# Help Much Appreciated..



## samuelTee (Oct 14, 2011)

Hi, my name is Samuel and I live in London. My girlfriend has decided that she would love to experience another European country and has been offered an Au Pair opportunity for a year in Rome which she has taken up, starting in November. I am dying to get myself out there with her as we've been living together and don't want to be at such a distance from her. I've thought that I'd quite like to take up English teaching and have been advised on taking the first steps of doing a CELTA course, which I can start in a few weeks. I've looked at a number of job sites for Rome and the English Teaching jobs that are available seem to ask for at least 6 months experience, which I do not have time to get if I want to be out there sooner rather than later. Would I be able to find myself a teaching job that will support me or is it best to try for another job? 

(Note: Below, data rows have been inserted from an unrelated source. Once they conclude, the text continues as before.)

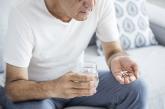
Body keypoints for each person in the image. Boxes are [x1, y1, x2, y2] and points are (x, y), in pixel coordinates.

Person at [4, 0, 147, 109]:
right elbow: (12, 89)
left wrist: (117, 58)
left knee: (136, 88)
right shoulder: (23, 14)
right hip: (34, 89)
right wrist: (54, 88)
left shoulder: (100, 3)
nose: (91, 5)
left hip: (78, 81)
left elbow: (113, 51)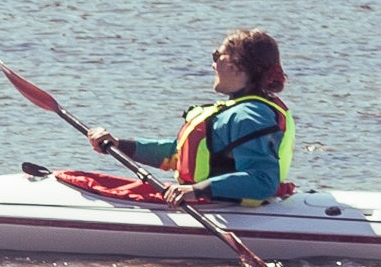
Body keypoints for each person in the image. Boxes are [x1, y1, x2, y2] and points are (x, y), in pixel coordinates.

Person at [74, 28, 297, 204]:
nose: (213, 63)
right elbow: (177, 155)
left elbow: (262, 181)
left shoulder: (249, 116)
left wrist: (194, 191)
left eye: (217, 55)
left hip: (226, 207)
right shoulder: (239, 109)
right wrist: (119, 145)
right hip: (211, 201)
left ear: (237, 66)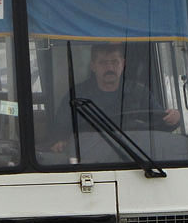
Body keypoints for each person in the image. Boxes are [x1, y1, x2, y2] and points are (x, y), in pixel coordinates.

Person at [50, 43, 180, 153]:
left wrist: (173, 118)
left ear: (123, 64)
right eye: (103, 63)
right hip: (90, 158)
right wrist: (61, 141)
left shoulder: (139, 92)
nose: (110, 68)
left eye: (114, 62)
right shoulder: (77, 95)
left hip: (135, 157)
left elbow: (161, 121)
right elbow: (60, 128)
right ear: (93, 66)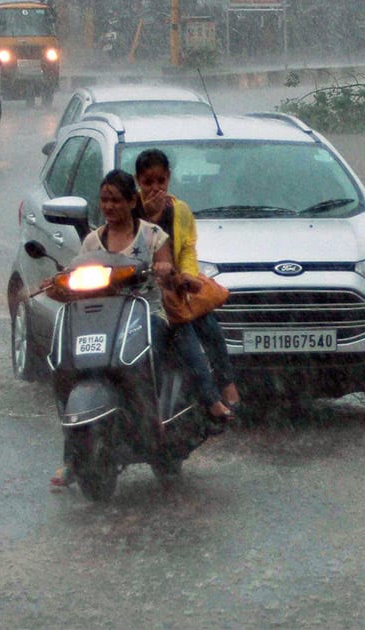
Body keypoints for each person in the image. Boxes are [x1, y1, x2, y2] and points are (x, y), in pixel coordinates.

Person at [49, 169, 233, 489]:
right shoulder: (93, 239)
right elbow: (77, 270)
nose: (109, 206)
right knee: (66, 364)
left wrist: (163, 268)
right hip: (104, 313)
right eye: (104, 200)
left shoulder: (151, 236)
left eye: (116, 200)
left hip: (146, 310)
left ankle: (154, 423)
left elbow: (167, 272)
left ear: (132, 201)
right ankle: (71, 456)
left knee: (144, 360)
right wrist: (58, 281)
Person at [134, 148, 242, 413]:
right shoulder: (132, 212)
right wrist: (146, 216)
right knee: (187, 335)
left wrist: (188, 276)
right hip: (149, 295)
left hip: (177, 288)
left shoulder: (180, 210)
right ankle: (210, 399)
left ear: (168, 178)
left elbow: (187, 249)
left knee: (209, 326)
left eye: (160, 181)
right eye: (148, 182)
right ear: (138, 181)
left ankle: (226, 383)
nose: (155, 188)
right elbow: (127, 248)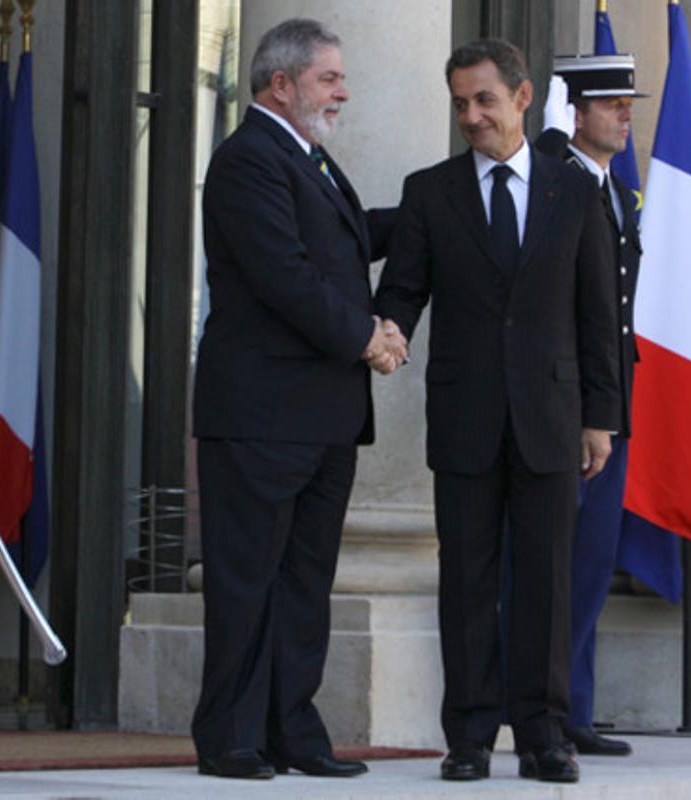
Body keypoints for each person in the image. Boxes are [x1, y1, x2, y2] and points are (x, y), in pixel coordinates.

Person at [375, 38, 620, 784]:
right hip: (466, 417)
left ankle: (544, 734)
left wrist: (600, 416)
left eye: (483, 100)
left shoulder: (573, 190)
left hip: (551, 415)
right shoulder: (430, 191)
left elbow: (597, 313)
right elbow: (405, 289)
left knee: (546, 580)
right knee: (468, 582)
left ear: (520, 99)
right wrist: (387, 331)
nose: (471, 116)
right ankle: (471, 735)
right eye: (459, 104)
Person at [191, 17, 404, 782]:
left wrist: (437, 210)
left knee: (304, 584)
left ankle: (292, 728)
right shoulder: (248, 159)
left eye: (340, 78)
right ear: (279, 84)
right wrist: (367, 339)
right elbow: (286, 277)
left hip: (321, 417)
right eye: (328, 78)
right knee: (247, 580)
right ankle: (231, 736)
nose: (342, 91)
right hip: (260, 416)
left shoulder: (306, 157)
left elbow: (343, 246)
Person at [534, 55, 646, 758]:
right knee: (561, 566)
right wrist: (589, 415)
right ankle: (551, 709)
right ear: (573, 113)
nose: (625, 115)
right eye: (610, 103)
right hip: (576, 411)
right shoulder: (559, 184)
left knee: (592, 563)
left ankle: (575, 705)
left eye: (627, 103)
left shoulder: (607, 188)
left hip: (609, 404)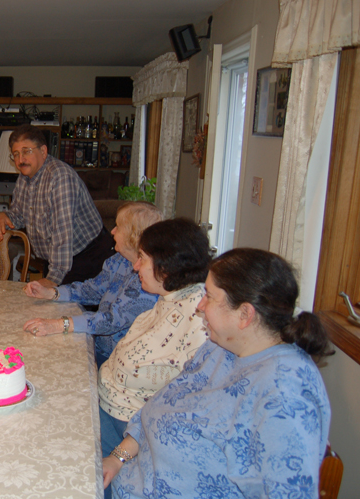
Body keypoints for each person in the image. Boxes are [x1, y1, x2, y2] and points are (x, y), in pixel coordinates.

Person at [104, 248, 332, 498]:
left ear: (245, 314)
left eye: (209, 297)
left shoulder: (285, 396)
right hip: (127, 480)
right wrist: (117, 459)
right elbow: (158, 406)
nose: (199, 307)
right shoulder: (220, 347)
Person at [96, 218, 211, 488]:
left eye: (143, 259)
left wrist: (119, 455)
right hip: (104, 407)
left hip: (126, 432)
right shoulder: (169, 299)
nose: (135, 267)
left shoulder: (199, 322)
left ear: (167, 266)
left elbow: (175, 407)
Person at [22, 201, 163, 367]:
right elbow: (93, 290)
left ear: (134, 236)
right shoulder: (119, 260)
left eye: (118, 227)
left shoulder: (148, 281)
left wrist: (60, 324)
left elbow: (110, 321)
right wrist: (52, 293)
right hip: (96, 345)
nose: (112, 232)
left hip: (116, 360)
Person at [0, 124, 114, 287]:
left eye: (26, 151)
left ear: (43, 151)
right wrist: (5, 216)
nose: (20, 160)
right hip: (58, 258)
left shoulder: (60, 178)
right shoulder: (25, 177)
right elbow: (20, 215)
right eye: (16, 154)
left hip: (87, 257)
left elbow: (62, 235)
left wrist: (52, 280)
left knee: (68, 310)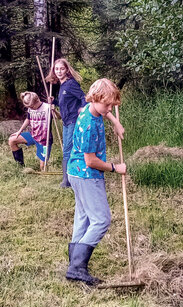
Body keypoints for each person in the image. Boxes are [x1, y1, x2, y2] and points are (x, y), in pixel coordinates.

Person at [65, 78, 127, 286]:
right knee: (101, 219)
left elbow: (104, 109)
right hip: (86, 175)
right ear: (95, 98)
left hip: (75, 173)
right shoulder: (89, 125)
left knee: (83, 216)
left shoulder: (90, 108)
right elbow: (91, 161)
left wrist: (115, 122)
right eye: (107, 104)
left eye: (112, 105)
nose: (109, 108)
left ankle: (75, 261)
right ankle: (76, 267)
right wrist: (114, 168)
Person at [46, 58, 125, 188]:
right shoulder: (62, 86)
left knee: (67, 151)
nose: (59, 71)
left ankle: (67, 182)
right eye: (56, 69)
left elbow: (85, 99)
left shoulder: (71, 84)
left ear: (67, 70)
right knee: (68, 150)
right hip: (66, 122)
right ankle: (71, 177)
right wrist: (53, 102)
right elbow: (65, 103)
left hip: (73, 121)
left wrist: (83, 109)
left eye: (62, 68)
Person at [8, 92, 54, 171]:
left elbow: (59, 117)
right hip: (33, 135)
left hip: (44, 140)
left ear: (37, 100)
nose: (31, 108)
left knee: (43, 168)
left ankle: (44, 167)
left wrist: (54, 111)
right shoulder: (31, 107)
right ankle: (20, 167)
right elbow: (28, 119)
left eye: (32, 106)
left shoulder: (47, 107)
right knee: (12, 140)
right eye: (29, 107)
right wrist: (19, 131)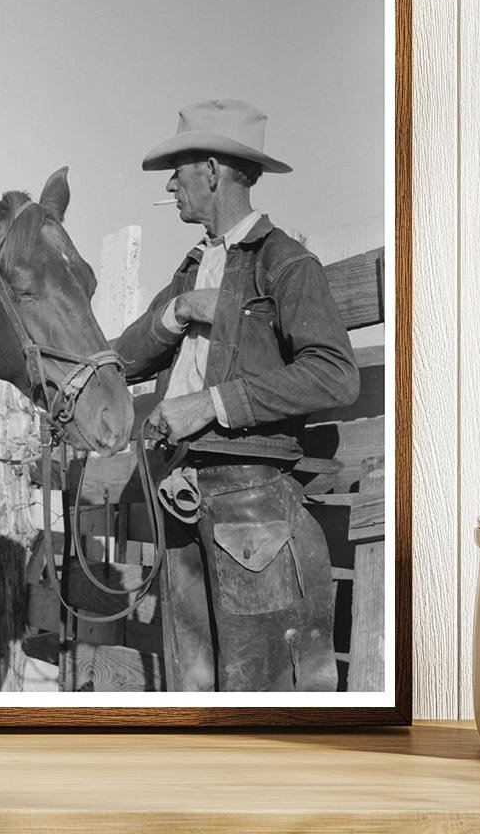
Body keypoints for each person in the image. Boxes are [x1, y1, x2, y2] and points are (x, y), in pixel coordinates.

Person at [116, 98, 360, 692]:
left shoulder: (286, 263)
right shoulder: (194, 265)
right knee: (193, 683)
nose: (170, 184)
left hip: (254, 503)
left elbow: (334, 374)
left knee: (262, 689)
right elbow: (122, 360)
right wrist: (176, 311)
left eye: (179, 169)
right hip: (185, 495)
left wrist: (211, 403)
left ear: (213, 170)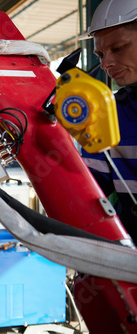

Any info or thoughts you can give me would be much appreciated.. 

Thanks...


----------



## Ed in Italy (Feb 24, 2009)

Samuel, I'm an American, living in Italy since '88 and, due to my company closing a couple years ago, have started teaching English. At first I was told I should get the CELTA certification, but I was unemployed and didn't have the money for the course. I also had NO experience teaching English. But a mother tongue teacher - even unexperienced - has a bit more leverage. I have now been teaching both privately and in smaller schools for a couple years now. I am turning students away because I am full of work. So, to get your foot in the door, my advice is to put some adverts around (even online), start with a moderate price and be willing to go to the private students' homes. Jobs will come by word of mouth. Generally speaking, Italians are way behind with English so there is no lack of clients.


----------



## samuelTee (Oct 14, 2011)

Sounds positive, thanks a lot for the advice, I'm definitely going to complete the CELTA course as I'm lucky enough to have the time and money to do so. I'll put up some ads and hope for the best. Thanks again Ed


----------



## tricolore (Nov 8, 2011)

I agree with Ed. There's huge demand for native English speakers in Italy - you just need to get out and get yourself known. Use any contact - neighbours, shop keepers, your girl-friend's contacts - tell everyone you're open for business and willing to work anywhere, anytime and you'll soon build up a good number of clients. There's a lot of work around doing "ripetizione", which is basically helping school kids do their homework (or understand what they've been taught at school). Once you get one child, you often find you get more as Mums spread the word. Good luck!


----------